CVE-2021-39221: 
NixOS vulnerability analysis and mitigation

The Nextcloud Contacts application prior to version 4.0.3 was vulnerable to a stored Cross-Site Scripting (XSS) vulnerability. The vulnerability was discovered and disclosed on October 25, 2021, affecting the Contacts component of the Nextcloud open-source, self-hosted productivity platform (Nextcloud Advisory, NVD).

The vulnerability allowed for stored Cross-Site Scripting (XSS) attacks. For exploitation, a user would need to right-click on a malicious file and open the file in a new tab. The vulnerability was classified with CWE-434 and received a low severity rating due to the mitigating factors present in the system, particularly the strict Content-Security-Policy shipped with Nextcloud which prevented exploitation on modern browsers supporting CSP (Nextcloud Advisory).

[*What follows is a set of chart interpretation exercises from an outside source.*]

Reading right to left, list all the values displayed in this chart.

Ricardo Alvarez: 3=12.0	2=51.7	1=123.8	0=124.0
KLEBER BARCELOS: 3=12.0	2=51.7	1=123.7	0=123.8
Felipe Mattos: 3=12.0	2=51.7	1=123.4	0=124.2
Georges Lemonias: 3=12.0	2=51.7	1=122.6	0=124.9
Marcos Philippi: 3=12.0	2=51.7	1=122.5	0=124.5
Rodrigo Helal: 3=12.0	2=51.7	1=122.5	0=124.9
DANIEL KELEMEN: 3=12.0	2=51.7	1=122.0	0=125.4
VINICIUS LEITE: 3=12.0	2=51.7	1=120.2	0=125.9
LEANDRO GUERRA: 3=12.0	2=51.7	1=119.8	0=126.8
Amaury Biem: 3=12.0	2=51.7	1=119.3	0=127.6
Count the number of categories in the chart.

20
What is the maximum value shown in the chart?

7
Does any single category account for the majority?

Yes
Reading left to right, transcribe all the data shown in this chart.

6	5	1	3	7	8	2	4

The impact of this vulnerability was limited due to Nextcloud's built-in security measures. Due to the strict Content-Security-Policy (CSP) shipped with Nextcloud, this issue was not exploitable on modern browsers that support Content-Security-Policy. However, browsers without proper CSP support, such as Internet Explorer, remained vulnerable (Nextcloud Advisory).

The primary mitigation was to upgrade the Nextcloud Contacts application to version 4.0.3. As a workaround, users could use a browser that has support for Content-Security-Policy. A list of supported browsers could be found on caniuse.com. It was noted that Internet Explorer was a notable exception as it did not support CSP properly (Nextcloud Advisory).